URAIAN TUGAS: Dalam berita tentang penahanan mantan Direktur Utama Bank Jabar Banten, di rumah tahanan mana Umar Syarifuddin ditahan?

KUTIPAN TEKS:
+--
JAKARTA, MP - Komisi Pemberantasan Korupsi (KPK), Kamis malam, menahan mantan Direktur Utama Bank Jabar Banten, Umar Syarifuddin yang menjadi tersangka dugaan korupsi di Bank Jabar Banten.
Umar dimasukkan ke mobil tahanan sekitar pukul 23.15 WIB. Umar yang mengenakan kemeja batik tidak memberikan keterangan kepada wartawan.
Jonas M. Sihaloho, penasihat hukum Umar, mengatakan, kliennya ditahan di rumah tahanan Cipinang, Jakarta Timur. “Sebelum ditahan, Umar sempat dimintai keterangan di dalam gedung KPK. "Beliau ditanya soal identitas," kata Jonas.
Menurut Jonas, pemeriksaan terhadap kliennya belum memasuki substansi tentang dugaan tindak pidana korupsi di Bank Jabar Banten. Sebelumnya, tim KPK menangkap Umar karena bersikap tidak kooperatif.
"Saudara US kita tangkap di kawasan Rangkas Bitung, Banten," kata Juru Bicara KPK, Johan Budi.
Tim penyidik KPK menangkap Umar di sebuah rumah yang diduga sebagai tempat praktik paranormal. "Berdasar informasi masyarakat, dia sudah sepuluh hari di rumah itu," kata Johan.
+--
(Entri data tersimpan)

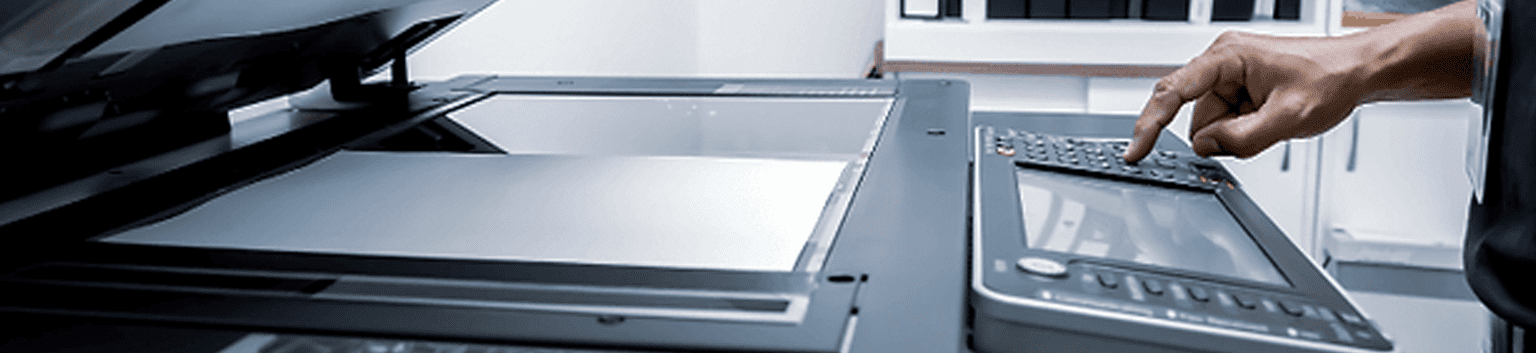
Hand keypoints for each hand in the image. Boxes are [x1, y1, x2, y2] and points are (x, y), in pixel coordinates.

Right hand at [1122, 0, 1475, 162]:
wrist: (1358, 71)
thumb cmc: (1331, 79)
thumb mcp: (1288, 118)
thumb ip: (1241, 139)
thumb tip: (1207, 148)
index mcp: (1226, 57)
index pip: (1172, 92)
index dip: (1149, 125)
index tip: (1135, 152)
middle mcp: (1221, 61)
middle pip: (1196, 118)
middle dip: (1223, 135)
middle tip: (1262, 131)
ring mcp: (1228, 76)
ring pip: (1211, 125)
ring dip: (1237, 135)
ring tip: (1273, 123)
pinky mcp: (1237, 88)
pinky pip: (1226, 123)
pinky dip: (1244, 131)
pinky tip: (1269, 121)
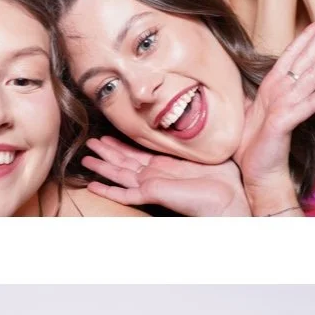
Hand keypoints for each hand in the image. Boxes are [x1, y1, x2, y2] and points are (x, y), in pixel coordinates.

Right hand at [82, 136, 250, 216]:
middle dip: (106, 153)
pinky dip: (108, 190)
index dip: (121, 146)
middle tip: (89, 144)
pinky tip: (94, 185)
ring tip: (85, 159)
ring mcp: (152, 186)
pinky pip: (124, 194)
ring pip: (119, 175)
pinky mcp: (151, 194)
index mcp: (166, 166)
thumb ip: (191, 139)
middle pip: (123, 163)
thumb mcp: (203, 150)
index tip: (107, 136)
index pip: (137, 155)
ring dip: (102, 167)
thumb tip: (190, 116)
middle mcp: (155, 176)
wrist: (229, 198)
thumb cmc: (224, 177)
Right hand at [236, 18, 314, 210]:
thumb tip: (283, 76)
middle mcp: (276, 91)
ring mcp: (281, 105)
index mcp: (270, 85)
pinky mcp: (284, 122)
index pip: (291, 54)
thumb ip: (272, 91)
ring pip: (309, 76)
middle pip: (301, 58)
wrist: (257, 170)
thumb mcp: (264, 109)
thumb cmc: (259, 141)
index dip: (307, 36)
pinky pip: (310, 104)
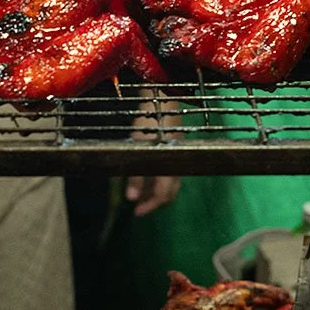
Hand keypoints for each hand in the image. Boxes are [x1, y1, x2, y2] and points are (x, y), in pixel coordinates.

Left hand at [123, 91, 182, 216]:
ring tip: (140, 195)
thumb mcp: (138, 148)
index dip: (149, 206)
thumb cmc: (149, 121)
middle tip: (138, 208)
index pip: (163, 195)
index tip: (136, 212)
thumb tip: (131, 199)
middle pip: (169, 193)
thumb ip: (135, 176)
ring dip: (155, 192)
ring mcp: (178, 155)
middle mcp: (177, 162)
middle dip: (154, 202)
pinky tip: (146, 177)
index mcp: (169, 165)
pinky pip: (170, 172)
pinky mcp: (175, 148)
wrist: (162, 98)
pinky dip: (158, 180)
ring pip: (170, 183)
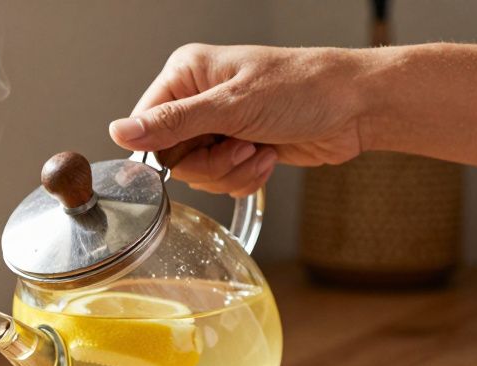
+--
HASIL TUGAS INI: Di rumah tahanan Cipinang, Jakarta Timur.